▶ **Text segment**

BEGIN

We are proud to announce that four groundbreaking research papers authored by Dr. Ling Shao of Terminus Group and his collaborators have been accepted by ICCV 2025. These works advance the frontiers of 3D spatial intelligence, multimodal learning, and scalable medical image analysis, reinforcing our leadership in AI-driven visual computing.
Key Contributions
1. Towards Scalable Spatial Intelligence via 2D-to-3D Data Lifting
This work addresses a critical bottleneck in AI, the scarcity of 3D training data, by introducing a scalable pipeline that lifts single-view images into realistic 3D representations. This approach significantly reduces the cost of 3D data acquisition and enables more widespread development of AI systems capable of understanding and interacting with physical environments. By releasing COCO-3D and Objects365-v2-3D (the first large-scale generated 3D datasets), the method demonstrates versatile applications, from basic perception to multimodal reasoning, amplifying its impact on both academic and industrial spatial tasks.

END

▶ **Dataset**

BEGIN

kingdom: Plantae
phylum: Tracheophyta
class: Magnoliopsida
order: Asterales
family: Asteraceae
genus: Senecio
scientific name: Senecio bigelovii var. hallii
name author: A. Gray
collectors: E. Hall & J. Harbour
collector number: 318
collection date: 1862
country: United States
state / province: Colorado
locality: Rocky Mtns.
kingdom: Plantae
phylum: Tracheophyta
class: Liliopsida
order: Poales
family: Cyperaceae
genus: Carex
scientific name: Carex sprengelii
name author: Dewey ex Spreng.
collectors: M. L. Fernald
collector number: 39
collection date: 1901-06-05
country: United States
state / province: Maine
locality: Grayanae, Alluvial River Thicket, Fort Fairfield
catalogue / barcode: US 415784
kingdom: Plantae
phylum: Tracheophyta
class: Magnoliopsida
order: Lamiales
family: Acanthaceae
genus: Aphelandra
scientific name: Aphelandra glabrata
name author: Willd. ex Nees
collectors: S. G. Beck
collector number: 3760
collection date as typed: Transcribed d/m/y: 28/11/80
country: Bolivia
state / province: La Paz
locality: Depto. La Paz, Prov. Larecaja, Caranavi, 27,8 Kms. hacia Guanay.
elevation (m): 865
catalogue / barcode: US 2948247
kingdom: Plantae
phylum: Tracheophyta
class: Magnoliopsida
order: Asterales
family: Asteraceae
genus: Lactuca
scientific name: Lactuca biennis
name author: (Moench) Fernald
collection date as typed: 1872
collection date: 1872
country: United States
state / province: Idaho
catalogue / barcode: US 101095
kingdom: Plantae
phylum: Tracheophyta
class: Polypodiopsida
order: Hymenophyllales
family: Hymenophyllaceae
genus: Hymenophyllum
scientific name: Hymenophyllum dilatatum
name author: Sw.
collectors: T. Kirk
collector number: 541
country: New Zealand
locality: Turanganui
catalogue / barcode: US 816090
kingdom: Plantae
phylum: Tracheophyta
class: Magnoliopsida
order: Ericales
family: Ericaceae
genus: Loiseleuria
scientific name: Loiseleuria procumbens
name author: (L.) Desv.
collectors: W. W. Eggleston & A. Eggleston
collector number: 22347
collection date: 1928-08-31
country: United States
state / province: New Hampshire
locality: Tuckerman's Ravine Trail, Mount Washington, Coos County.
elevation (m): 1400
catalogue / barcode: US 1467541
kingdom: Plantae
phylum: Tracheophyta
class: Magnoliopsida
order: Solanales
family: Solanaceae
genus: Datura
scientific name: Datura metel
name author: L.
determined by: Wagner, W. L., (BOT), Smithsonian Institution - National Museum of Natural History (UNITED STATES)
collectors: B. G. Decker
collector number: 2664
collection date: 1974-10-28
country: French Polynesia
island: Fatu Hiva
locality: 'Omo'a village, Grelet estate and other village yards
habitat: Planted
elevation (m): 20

END

▶ **The task**
Extend the announcement about the ICCV 2025 papers from the point where it stops. The material has nothing to do with the announcement about the ICCV 2025 papers.

▶ **Result of the task**
2. PCR-GS: COLMAP-Free 3D Gaussian Splatting via Pose Co-Regularizations
To eliminate reliance on COLMAP, a longstanding dependency in 3D scene reconstruction, the team introduces PCR-GS, an innovative COLMAP-free 3DGS technique. By aligning semantic features across views and optimizing camera poses via wavelet-frequency analysis, PCR-GS achieves robust 3D modeling even under extreme camera movements. The method demonstrates superior performance in real-world scenarios, marking a practical advancement in the scalability of pose-free 3D generation.
3. Spatial Preference Rewarding for MLLMs’ Spatial Understanding
This paper contributes to improving fine-grained spatial reasoning in multimodal large language models (MLLMs), which often struggle with detailed region description and accurate object localization. The authors propose a novel Spatial Preference Rewarding (SPR) framework that scores and refines model-generated text based on semantic quality and localization accuracy. By comparing low- and high-quality outputs, SPR enables preference-based optimization that enhances spatial alignment with minimal training overhead. The approach demonstrates consistent performance gains across referring and grounding benchmarks, making it an effective method to boost spatial awareness in MLLMs.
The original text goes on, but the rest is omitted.